Friday, 3 July 2009

US cuts Indonesian debt for forest protection

Personal note. No surprises then as to who gets a large chunk of the money. Anyone who has not read about Conservation International needs to get a copy of Green Inc. - soon. Why not check out Conservation International's assets on A mind-blowing $219,614,302 - yes, that's $219 million on deposit when species all over the world are being decimated. They spend a truly breathtaking $13 million on administration. Then, get this, the CEO is paid, ……………..wait for it, …………… $430,000 - and this may not include benefits. And then Charity Navigator gives them 4*s. Hmmnn.

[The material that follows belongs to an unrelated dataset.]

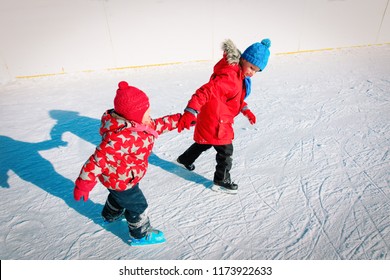
Where is `yellow in corner of wall`? yellow in corner of wall is located at coordinates (45, 75), (162, 64), (303, 50), (376, 45).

Mind you, the $30 million mentioned below first has to pass through the greasy palms of the Indonesian government. I wonder if it ever will reach and benefit the environment; probably not - if the past is anything to go by.

The Indonesian government is about as committed to saving its environment as the Taliban are to peace.


US cuts Indonesian debt for forest protection

JAKARTA, Indonesia (AP) — Indonesia committed to the conservation of its dwindling tropical forests in a multimillion dollar debt-swap deal signed Tuesday with the American government, the U.S. Embassy said.

Jakarta's payments to Washington will be reduced by $30 million over the next eight years under the U.S. Tropical Forest Conservation Act, the embassy said in a statement.

The Indonesian government will donate the money it saves to the charities Conservation International and the Indonesian Biodiversity Foundation, which will deposit the money into a local forest conservation fund.

The agreement is the first of its kind in Indonesia and the largest ever under the debt-for-nature program set up by the United States in 1998, the statement said.

A dozen other countries have reached agreements worth $218 million, it said.

Indonesia agreed to "protect and restore" tropical forests, which are being torn down at an alarming rate for lumber, paper and oil palm plantations.

The loss of habitat is the main threat to endangered elephants, rhinos, orangutans and tigers on Sumatra island.

It was unclear what Indonesia's total debt to the United States is, but it has borrowed regularly to fund public financing.